Effect of interparticle action on shear thickening behavior of cementitious composites: modeling and experimental validation
Published in Journal of Sustainable Cement-Based Materials, 2020
Xuhao Wang, Alan Lu, Kejin Wang
Stokesian dynamics is a molecular dynamics-like method for simulating the behavior of many particles suspended in a fluid. This method treats the suspended particles in a discrete sense, while the continuum approximation remains valid for the surrounding fluid, that is the suspended particles are generally assumed to be significantly larger than the molecules of the solvent. The particles then interact with hydrodynamic forces transmitted through the continuum fluid when the Reynolds number of the particles is small. These forces are determined by the linear Stokesian equations. In addition, the method can also resolve non-hydrodynamic forces, such as Brownian forces arising from the fluctuating motion of the fluid, and interparticle or external forces. Thus, Stokesian dynamics can be applied to a variety of problems, including sedimentation, diffusion, and rheology. It aims to provide the same level of understanding for multiphase particulate systems as molecular dynamics does for statistical properties of matter.
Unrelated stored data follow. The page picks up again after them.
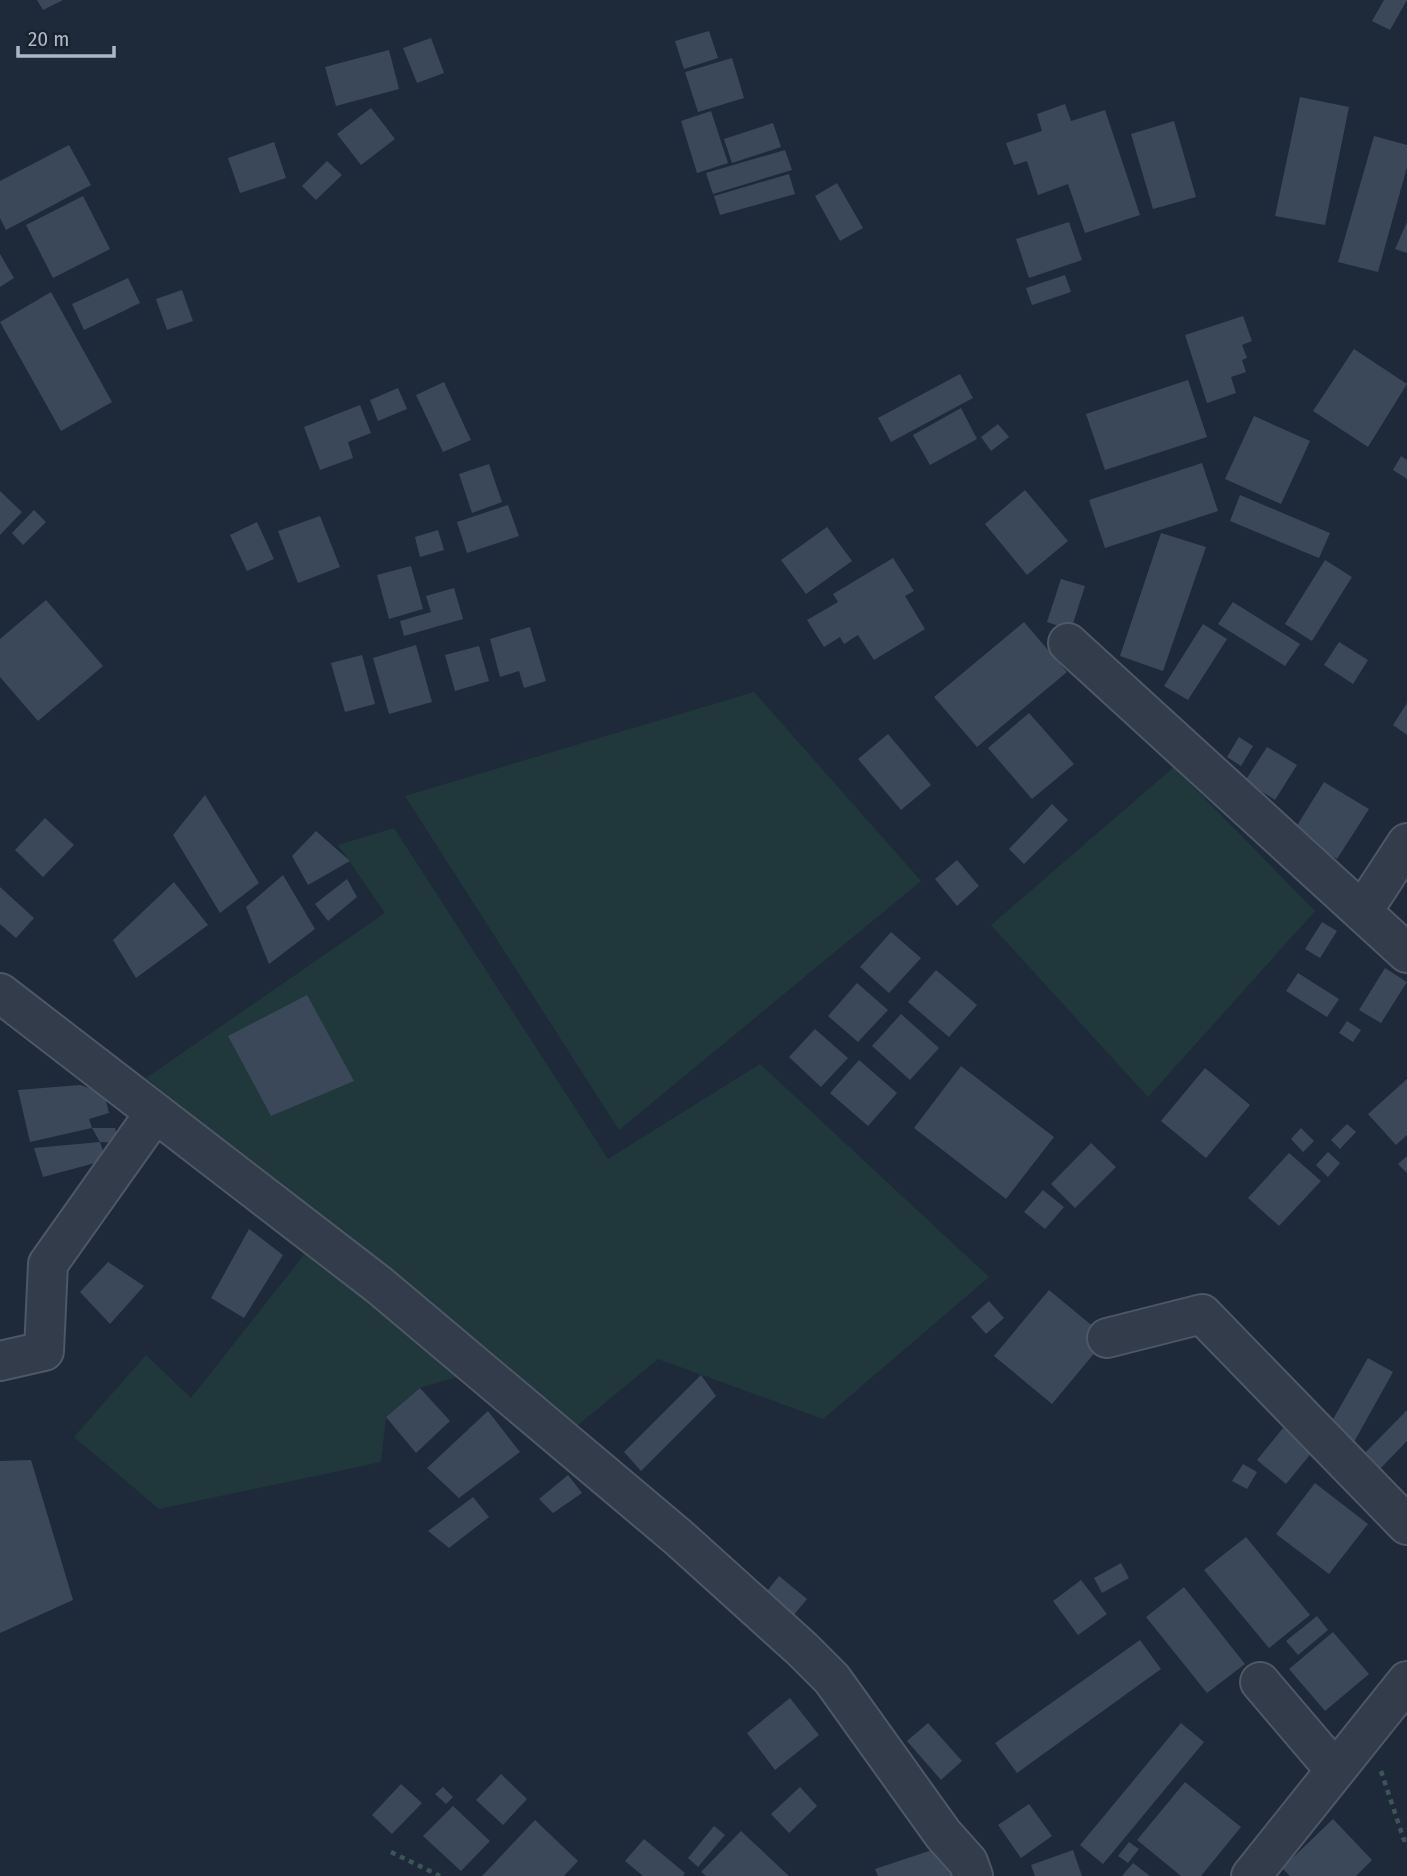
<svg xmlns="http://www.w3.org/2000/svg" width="1407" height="1876" viewBox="0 0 1407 1876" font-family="'Fira Sans Condensed',sans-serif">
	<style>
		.green { fill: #20383b }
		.building { fill: #3a485a }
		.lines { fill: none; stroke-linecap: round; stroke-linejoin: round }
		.street-casing { stroke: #4d5765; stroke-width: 42 }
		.path { stroke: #3e5558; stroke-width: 4.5; stroke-dasharray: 5 5; stroke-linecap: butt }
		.street { stroke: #323c4a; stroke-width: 38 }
	</style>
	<rect width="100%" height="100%" fill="#1e2a3a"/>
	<path class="green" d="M754,692L921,881L619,1130L405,796Z
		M1174,767L1315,911L1148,1097L991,925Z
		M394,828L608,1159L760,1064L989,1277L823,1419L658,1359L572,1430L146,1078L385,913L338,845Z
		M311,1246L463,1375L420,1388L386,1417L381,1462L159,1509L74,1437L146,1355L191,1398Z"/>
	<path class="building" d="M37,0H63L43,10Z
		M1384,0H1407L1390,30L1372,21Z
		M709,31L718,58L684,69L675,41Z
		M431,38L444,73L417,83L403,48Z
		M389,50L399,89L336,106L325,67Z
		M732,58L744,98L698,112L685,72Z
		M1300,97L1349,107L1325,225L1275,216Z
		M1065,104L1071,121L1105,110L1140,215L1085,233L1068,184L1038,195L1027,161L1014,165L1006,143L1042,131L1037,114Z
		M371,108L395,139L361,165L337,134Z
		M711,111L728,163L697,173L681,121Z
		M1174,121L1196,197L1153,209L1131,134Z
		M773,123L781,147L732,163L724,139Z
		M1374,136L1407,145V167L1378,272L1338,262Z
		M274,142L286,178L240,193L228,158Z
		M69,145L91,185L6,230L0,218V181Z
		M785,150L792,170L713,194L706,173Z
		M327,161L342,175L316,200L302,186Z
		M789,174L795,194L720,215L714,196Z
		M837,183L863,228L840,241L815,196Z
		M83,196L110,249L53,278L26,225Z
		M1069,222L1082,260L1029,278L1016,239Z
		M1407,222V253L1395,249Z
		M0,254L14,278L0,287Z
		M1065,275L1071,292L1032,305L1026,288Z
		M128,278L140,303L84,330L72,304Z
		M182,290L193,321L167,330L156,299Z
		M51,292L112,402L61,431L0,322Z
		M1243,316L1252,341L1242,345L1247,358L1242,360L1246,372L1231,377L1236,393L1207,403L1185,335Z
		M1354,349L1407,384L1368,447L1313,411Z
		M960,374L973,398L891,442L878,418Z
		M1188,380L1207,437L1105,470L1086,414Z
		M444,382L471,440L443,452L416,395Z
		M398,388L407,409L378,421L370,400Z
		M360,405L371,433L348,442L353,458L320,470L304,427Z
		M961,408L977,439L930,465L913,435Z
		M1254,416L1310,441L1281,504L1225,479Z
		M998,424L1009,437L991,451L981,437Z
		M1401,456L1407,460V479L1393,470Z
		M1202,463L1218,511L1105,548L1089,500Z
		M489,464L502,502L472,513L459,474Z
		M1025,490L1068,541L1027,575L985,524Z
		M0,491L22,512L0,535Z
		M1240,495L1330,533L1319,558L1230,521Z
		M508,505L519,536L467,553L457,522Z
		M34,510L46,522L23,545L12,533Z
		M320,516L340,567L298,583L278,531Z
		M257,522L274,559L247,571L230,535Z
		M827,527L852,561L806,594L781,560Z
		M438,530L444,550L420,557L415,537Z
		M1161,533L1206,547L1163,671L1120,656Z
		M893,558L914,591L905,596L925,629L874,660L858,635L844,644L840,637L824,647L807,620L838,602L833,594Z
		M1325,560L1352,577L1312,641L1285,624Z
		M411,566L423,609L389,619L377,575Z
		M1061,579L1085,586L1071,630L1047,622Z
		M454,588L463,619L404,636L400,621L431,612L426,596Z
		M46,600L103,666L38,721L0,677V639Z
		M1233,602L1300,644L1285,666L1218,624Z
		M1024,622L1067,672L977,747L934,697Z
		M1203,624L1227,639L1188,700L1164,686Z
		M530,627L546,681L524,688L519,671L500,677L490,639Z
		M1339,642L1368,660L1353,684L1324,665Z
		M416,645L432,702L389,714L373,658Z
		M479,646L489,681L455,691L445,655Z
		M362,655L375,704L345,712L331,663Z
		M1407,703V735L1393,725Z
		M1029,713L1074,764L1032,799L988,748Z
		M888,734L931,785L901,810L858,759Z
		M1239,737L1253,746L1241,766L1227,757Z
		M1267,747L1297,765L1275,800L1245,781Z
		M1324,782L1369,809L1337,859L1293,832Z
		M205,795L259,883L220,913L173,835Z
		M1052,804L1068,820L1024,864L1009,849Z
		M45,818L74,845L43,877L15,850Z
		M316,831L350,861L308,885L292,856Z
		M957,860L979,886L957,906L935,879Z
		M283,875L315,929L269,964L246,907Z
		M347,879L357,897L328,921L315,904Z
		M174,882L208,925L136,978L113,940Z
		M0,887L34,918L16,938L0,924Z
		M1322,922L1337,931L1320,958L1305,949Z
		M891,932L921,958L889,993L860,967Z
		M1385,968L1407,982L1381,1023L1359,1010Z
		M936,970L977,1005L949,1037L908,1002Z
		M1298,973L1339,999L1327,1017L1286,991Z
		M857,983L888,1010L858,1042L828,1016Z
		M307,995L354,1081L271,1116L228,1036Z
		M901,1014L939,1048L910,1080L872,1046Z
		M1347,1021L1361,1030L1353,1042L1339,1033Z
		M815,1029L848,1058L821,1087L789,1057Z
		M859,1060L897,1093L868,1126L830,1093Z
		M961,1066L1054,1137L1006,1199L914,1128Z
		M1205,1068L1250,1105L1206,1158L1161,1121Z
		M1407,1079V1135L1396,1145L1368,1114Z
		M80,1085L104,1093L109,1113L89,1119L92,1128L30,1142L18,1090Z
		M1347,1124L1356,1132L1340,1149L1331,1140Z
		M92,1128H115L119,1143L100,1142Z
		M1301,1128L1314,1141L1303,1152L1291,1139Z
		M100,1142L106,1160L43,1177L34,1148Z
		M1091,1143L1116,1167L1075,1208L1051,1184Z
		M1328,1152L1340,1163L1328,1177L1316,1165Z
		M1289,1153L1321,1181L1279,1226L1248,1198Z
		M1407,1156V1173L1398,1164Z
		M1043,1190L1064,1207L1045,1229L1024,1212Z
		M249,1229L283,1255L244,1318L211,1298Z
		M108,1262L144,1286L110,1324L80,1292Z
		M1049,1290L1107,1338L1052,1404L994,1356Z
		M989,1301L1004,1318L986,1334L971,1317Z
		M1368,1358L1393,1372L1354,1442L1328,1428Z
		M701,1375L716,1396L641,1471L624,1452Z
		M420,1388L450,1421L416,1453L386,1417Z
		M1407,1410V1441L1379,1470L1363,1455Z
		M488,1411L520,1452L459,1498L427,1468Z
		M1283,1428L1313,1451L1286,1484L1257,1460Z
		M31,1460L73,1600L0,1633V1461Z
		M1243,1464L1257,1472L1247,1489L1232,1481Z
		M568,1475L582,1493L553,1513L539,1499Z
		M1315,1483L1368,1524L1329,1574L1276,1534Z
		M473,1497L489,1517L449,1548L428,1531Z
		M1246,1537L1310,1615L1269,1648L1204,1570Z
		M1121,1563L1129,1578L1102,1593L1094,1578Z
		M779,1576L807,1599L788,1622L760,1600Z
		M1081,1580L1107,1614L1078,1635L1053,1601Z
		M1184,1587L1245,1664L1207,1693L1146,1617Z
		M1317,1616L1328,1630L1298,1655L1286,1641Z
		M1333,1632L1369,1674L1325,1711L1289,1669Z
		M1140,1640L1161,1669L1017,1773L995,1743Z
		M790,1698L819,1735L775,1770L747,1733Z
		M928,1723L962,1761L941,1780L907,1741Z
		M1181,1723L1204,1742L1103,1864L1080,1845Z
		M501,1774L527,1799L503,1825L476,1800Z
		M1185,1782L1241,1827L1201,1876H1181L1137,1840Z
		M401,1784L422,1803L392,1834L372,1815Z
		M443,1787L453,1797L446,1804L435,1794Z
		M800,1787L817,1806L789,1833L771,1814Z
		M1029,1804L1052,1836L1021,1858L998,1825Z
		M453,1806L490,1841L461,1871L423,1836Z
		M1333,1819L1372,1860L1356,1876H1290L1282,1868Z
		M535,1820L578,1861L564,1876H482Z
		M714,1826L725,1835L698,1867L688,1858Z
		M741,1831L789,1876H706L701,1872Z
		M644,1839L685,1873L683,1876H643L625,1861Z
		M1129,1842L1139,1849L1128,1863L1118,1856Z
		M944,1846L953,1876H878L875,1869Z
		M1073,1850L1082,1876H1035L1031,1865Z
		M1133,1863L1150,1876H1122Z"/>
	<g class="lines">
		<defs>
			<path id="street" d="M1068,643L1407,953
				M1362,912L1407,843
				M0,993L379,1285L678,1537L802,1649L832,1679L943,1834L968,1862L973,1876
				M1107,1338L1202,1314L1407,1525
				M0,1361L44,1351L48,1264L155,1113
				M1260,1682L1335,1770
				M1251,1876L1407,1681"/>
		</defs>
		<use href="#street" class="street-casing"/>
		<path class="path" d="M1381,1771L1404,1840H1407
			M391,1852L440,1876"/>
		<use href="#street" class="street"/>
	</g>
	<path d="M18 46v10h96v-10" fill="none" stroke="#acb7c7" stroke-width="3.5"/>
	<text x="28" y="46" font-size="21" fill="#acb7c7" stroke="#18212e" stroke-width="5" paint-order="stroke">20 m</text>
</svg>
Numerical simulation of particle migration in suspension flow through heterogeneous porous media
Published in Particulate Science and Technology, 2021
Stokesian dynamics (SD) is a molecular dynamics type simulation method which accurately captures the multi-body hydrodynamic interactions. The main difficulty in dynamic simulation of dense suspension is the singular hydrodynamic interactions due to the lubrication interactions between the close particle pairs. SD method uses the local and pairwise additive nature of lubrication interactions to avoid this difficulty. It also captures many body hydrodynamic interaction by inverting the mobility matrix. However, the inversion of the mobility matrix for a system with a large number of particles is computationally expensive and this limits the application of the SD method to only a few hundred particles. The detailed formulation of SD was laid out in previous works (Bossis and Brady 1984; Brady and Bossis 1988). Primitively, SD method was formulated to simulate the dynamics of suspended particles in creeping flow regime with Re≪1, where interparticle, bulk, and hydrodynamic forces were taken into account (Bossis and Brady 1984). Thereafter, SD was implemented to study shear of suspension of particles bounded between two parallel plates by discretizing the particles into patches and assuming a uniform distribution of force density in each patch (Durlofsky, Brady, and Bossis 1987). Hydrodynamic interactions were calculated between suspended particles and patches. Nott and Brady (Nott and Brady 1994) considered the wall to be made up of spheres attached together, creating a bumpy wall. In progression, Singh and Nott (2000) suggested using exact sphere wall resistance for interactions of the suspended particles with wall particles instead of “bumpy” wall implementation (Nott and Brady 1994). Though SD method was upgraded to simulate suspension flow in the plane channel, yet its application is limited to small scale isotropic porous network.